## Task description
From the entries, return every line where the string "your" shows up.

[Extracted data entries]
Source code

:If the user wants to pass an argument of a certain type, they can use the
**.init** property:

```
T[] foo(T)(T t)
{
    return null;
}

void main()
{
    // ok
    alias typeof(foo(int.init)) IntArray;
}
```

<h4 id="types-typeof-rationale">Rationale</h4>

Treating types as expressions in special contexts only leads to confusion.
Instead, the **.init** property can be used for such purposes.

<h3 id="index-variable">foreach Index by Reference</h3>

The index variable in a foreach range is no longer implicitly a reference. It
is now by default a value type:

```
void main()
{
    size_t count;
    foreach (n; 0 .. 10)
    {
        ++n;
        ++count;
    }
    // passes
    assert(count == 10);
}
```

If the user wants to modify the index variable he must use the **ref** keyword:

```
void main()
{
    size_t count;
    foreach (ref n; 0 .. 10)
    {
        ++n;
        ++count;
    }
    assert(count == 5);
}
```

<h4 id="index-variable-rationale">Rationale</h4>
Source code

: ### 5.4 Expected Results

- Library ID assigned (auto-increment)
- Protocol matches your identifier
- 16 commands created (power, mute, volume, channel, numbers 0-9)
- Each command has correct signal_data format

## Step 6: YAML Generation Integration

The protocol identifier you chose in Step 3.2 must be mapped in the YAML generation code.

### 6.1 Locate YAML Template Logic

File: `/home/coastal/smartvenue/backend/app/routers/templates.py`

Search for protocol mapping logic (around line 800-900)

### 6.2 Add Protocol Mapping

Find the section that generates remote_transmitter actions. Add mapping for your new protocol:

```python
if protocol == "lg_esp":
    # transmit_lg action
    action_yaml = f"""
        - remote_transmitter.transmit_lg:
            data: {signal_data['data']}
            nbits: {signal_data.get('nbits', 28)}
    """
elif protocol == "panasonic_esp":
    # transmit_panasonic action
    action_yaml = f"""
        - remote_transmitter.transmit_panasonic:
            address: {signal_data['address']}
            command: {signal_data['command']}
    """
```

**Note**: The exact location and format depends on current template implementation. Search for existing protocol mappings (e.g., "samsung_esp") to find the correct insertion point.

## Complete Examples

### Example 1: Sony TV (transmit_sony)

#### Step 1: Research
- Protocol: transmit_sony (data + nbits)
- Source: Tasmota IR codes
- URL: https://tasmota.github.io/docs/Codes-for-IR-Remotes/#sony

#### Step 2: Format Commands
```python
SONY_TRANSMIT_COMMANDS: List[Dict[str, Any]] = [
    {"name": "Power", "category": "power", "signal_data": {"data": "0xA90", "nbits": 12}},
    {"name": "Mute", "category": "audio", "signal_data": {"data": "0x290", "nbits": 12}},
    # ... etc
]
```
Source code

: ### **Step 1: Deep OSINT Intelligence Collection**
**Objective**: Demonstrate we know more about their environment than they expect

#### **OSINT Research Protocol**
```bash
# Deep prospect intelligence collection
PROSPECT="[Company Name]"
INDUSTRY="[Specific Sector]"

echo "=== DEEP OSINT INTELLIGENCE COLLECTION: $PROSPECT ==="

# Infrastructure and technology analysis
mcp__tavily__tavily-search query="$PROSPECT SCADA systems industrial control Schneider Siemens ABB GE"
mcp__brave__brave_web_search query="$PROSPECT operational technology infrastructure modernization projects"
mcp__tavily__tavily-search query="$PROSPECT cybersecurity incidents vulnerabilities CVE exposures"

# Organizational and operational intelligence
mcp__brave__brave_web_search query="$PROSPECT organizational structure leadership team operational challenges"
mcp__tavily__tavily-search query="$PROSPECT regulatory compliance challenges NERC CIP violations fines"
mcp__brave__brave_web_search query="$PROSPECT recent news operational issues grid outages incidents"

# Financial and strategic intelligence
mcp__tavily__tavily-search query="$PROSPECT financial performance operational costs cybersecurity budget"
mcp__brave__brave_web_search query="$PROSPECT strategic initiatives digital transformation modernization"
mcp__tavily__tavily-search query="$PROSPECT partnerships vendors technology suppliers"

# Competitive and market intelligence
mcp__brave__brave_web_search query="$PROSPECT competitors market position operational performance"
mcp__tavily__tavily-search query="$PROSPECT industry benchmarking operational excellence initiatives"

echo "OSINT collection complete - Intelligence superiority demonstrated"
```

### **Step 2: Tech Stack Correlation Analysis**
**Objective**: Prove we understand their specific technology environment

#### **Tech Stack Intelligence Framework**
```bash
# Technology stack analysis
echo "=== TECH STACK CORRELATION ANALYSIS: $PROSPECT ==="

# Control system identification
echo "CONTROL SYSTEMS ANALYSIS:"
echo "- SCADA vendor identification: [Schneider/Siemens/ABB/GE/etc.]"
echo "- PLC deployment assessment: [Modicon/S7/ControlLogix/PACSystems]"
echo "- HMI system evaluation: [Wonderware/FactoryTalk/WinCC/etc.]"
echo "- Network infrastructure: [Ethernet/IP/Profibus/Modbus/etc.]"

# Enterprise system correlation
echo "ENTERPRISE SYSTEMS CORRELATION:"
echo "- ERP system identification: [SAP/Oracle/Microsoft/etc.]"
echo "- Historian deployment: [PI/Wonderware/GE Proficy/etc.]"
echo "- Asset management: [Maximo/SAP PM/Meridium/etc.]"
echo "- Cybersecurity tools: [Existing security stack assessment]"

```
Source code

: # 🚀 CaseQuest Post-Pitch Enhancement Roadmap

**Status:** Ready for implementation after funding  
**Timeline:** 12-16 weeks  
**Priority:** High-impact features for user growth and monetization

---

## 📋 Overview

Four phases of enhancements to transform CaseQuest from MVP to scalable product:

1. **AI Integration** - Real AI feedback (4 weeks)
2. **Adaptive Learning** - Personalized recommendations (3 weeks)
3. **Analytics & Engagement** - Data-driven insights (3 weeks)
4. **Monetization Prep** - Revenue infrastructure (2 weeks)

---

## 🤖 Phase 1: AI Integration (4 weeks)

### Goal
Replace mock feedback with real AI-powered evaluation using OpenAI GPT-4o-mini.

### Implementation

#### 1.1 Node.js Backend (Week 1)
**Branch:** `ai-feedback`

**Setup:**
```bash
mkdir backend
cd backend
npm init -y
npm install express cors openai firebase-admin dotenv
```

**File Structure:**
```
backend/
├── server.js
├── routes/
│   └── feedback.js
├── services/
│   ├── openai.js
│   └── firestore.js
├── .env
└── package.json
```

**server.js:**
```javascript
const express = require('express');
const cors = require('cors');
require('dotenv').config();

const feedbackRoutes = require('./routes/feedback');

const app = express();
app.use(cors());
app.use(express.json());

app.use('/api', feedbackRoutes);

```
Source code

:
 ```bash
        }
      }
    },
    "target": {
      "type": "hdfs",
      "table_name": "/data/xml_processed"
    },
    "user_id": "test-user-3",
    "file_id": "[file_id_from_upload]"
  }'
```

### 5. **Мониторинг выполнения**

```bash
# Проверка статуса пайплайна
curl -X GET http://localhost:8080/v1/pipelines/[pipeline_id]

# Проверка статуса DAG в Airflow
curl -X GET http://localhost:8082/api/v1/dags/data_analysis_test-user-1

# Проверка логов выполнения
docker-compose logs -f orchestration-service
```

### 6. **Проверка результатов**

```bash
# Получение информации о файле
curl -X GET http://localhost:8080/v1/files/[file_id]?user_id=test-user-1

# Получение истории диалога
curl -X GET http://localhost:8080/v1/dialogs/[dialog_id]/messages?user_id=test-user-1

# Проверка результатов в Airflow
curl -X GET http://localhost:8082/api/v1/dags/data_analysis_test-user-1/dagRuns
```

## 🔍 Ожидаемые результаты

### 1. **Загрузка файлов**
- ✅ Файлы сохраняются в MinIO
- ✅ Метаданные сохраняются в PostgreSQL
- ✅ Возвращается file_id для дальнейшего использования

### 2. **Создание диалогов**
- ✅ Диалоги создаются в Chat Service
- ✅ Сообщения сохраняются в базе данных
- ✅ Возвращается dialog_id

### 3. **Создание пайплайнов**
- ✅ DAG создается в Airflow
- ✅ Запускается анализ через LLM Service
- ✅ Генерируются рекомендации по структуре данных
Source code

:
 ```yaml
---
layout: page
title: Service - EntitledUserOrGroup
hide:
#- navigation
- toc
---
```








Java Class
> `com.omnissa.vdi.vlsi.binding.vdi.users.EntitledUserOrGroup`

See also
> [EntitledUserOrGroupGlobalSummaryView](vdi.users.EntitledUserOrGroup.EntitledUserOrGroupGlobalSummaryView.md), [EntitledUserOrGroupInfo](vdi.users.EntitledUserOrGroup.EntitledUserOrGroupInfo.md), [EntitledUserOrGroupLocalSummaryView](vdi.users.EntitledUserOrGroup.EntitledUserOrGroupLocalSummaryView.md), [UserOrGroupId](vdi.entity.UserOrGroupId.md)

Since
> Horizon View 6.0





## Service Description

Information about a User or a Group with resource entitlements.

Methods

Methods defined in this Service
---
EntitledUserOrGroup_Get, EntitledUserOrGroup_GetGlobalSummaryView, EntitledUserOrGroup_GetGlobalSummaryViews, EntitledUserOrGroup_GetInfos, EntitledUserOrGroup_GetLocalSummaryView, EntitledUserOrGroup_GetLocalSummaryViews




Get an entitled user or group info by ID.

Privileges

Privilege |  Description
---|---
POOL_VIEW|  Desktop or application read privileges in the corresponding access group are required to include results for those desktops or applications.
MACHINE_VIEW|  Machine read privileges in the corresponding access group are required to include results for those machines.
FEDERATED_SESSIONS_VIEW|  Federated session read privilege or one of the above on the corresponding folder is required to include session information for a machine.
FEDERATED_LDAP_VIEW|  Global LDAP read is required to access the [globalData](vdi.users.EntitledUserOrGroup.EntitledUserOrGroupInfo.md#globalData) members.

## Answer
- Protocol matches your identifier
Find the section that generates remote_transmitter actions. Add mapping for your new protocol:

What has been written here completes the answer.